Lap records and benchmarks
- IndyCar - official race lap (2.414 km / 1.500 mi): 24.4216 sec - Buddy Rice - Dallara IR-02 Infiniti - 2002.
- NASCAR Cup - qualifying record: 28.509 sec - Joey Logano - Ford - 2013.
- NASCAR O'Reilly Auto Parts Series - qualifying record: 28.9641 sec - Ryan Newman - Chevrolet - 2005.
- Historic benchmark: The 2002 IndyCar race remains the track's defining stopwatch-and-drama reference, not only for the speeds but for Hornish's 0.0024-second win over Al Unser Jr., still one of the closest finishes in major open-wheel history.
- Context: NASCAR speeds at Chicagoland shifted noticeably across different aero and horsepower eras, so comparing one season directly to another only makes sense if you remember how much the rules package changed.
On a track like this, the raw lap time only tells part of the story. The real art is how a driver creates a run, uses side-draft, protects the preferred lane and times a pass so the other car cannot cross back underneath.
Why go?
Because Chicagoland gives you the best version of the big American intermediate-oval weekend. The racing can be fast and wide open, the sightlines from high in the grandstand are strong, and the track is close enough to Chicago to turn a race trip into a full city weekend. That is a real selling point. You can spend the day watching stock cars run inches apart, then head back toward one of America's great food and music cities once the engines go quiet. For 2026 there is extra appeal too - the return itself. Fans are not just going back to a familiar speedway, they are getting a revival weekend with genuine "we have missed this place" energy behind it.
Where's the best place to watch?
- High in the main grandstand toward Turn 1: Probably the best all-round pick. You get starts, restarts, pit exit and the first major sorting-out point of every lap.
- High over the tri-oval and start-finish line: Great for feeling the speed build on restarts and for watching the draft form before the field dives into Turn 1.
- Main grandstand toward Turn 4: A superb late-race spot. You can watch drivers make the final commitment off Turn 4 and see whether a run is strong enough to become a winning move on the frontstretch.
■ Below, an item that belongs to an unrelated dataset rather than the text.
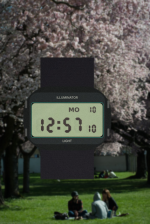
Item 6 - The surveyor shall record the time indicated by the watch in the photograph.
12:57:10
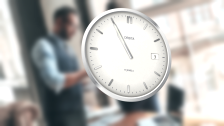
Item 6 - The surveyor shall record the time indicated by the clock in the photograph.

- Near pit road on the frontstretch: Best for strategy fans. Stops, pit entry and exit, late cautions and crew work all become part of the show here.
Not just one series - headline events at Chicagoland Speedway
NASCAR's return weekend: Chicagoland's modern comeback is the NASCAR Cup Series, NASCAR O'Reilly Auto Parts Series and ARCA Menards Series holiday weekend on July 3-5, 2026, bringing national-series racing back to Joliet for the first time since 2019.
IndyCar history: From 2001 to 2010 the track was a regular IndyCar stop, with winners including Jaques Lazier, Sam Hornish Jr., Dan Wheldon, Dario Franchitti and Helio Castroneves. The 2002 finish alone guarantees the oval a place in American open-wheel lore.
NASCAR beyond Cup: The second-tier series has its own big history here, from Jimmie Johnson's lone Busch win in the inaugural race to Kevin Harvick, Kyle Busch, Joey Logano and Chase Elliott adding wins before or during bigger Cup careers.
Truck and IROC: The NASCAR Truck Series raced here from 2009 to 2019, while IROC visited in 2002 and 2003. That mix of stock cars, open-wheel machines and all-star fields is a big reason Chicagoland's history feels richer than a simple 1.5-mile oval summary suggests.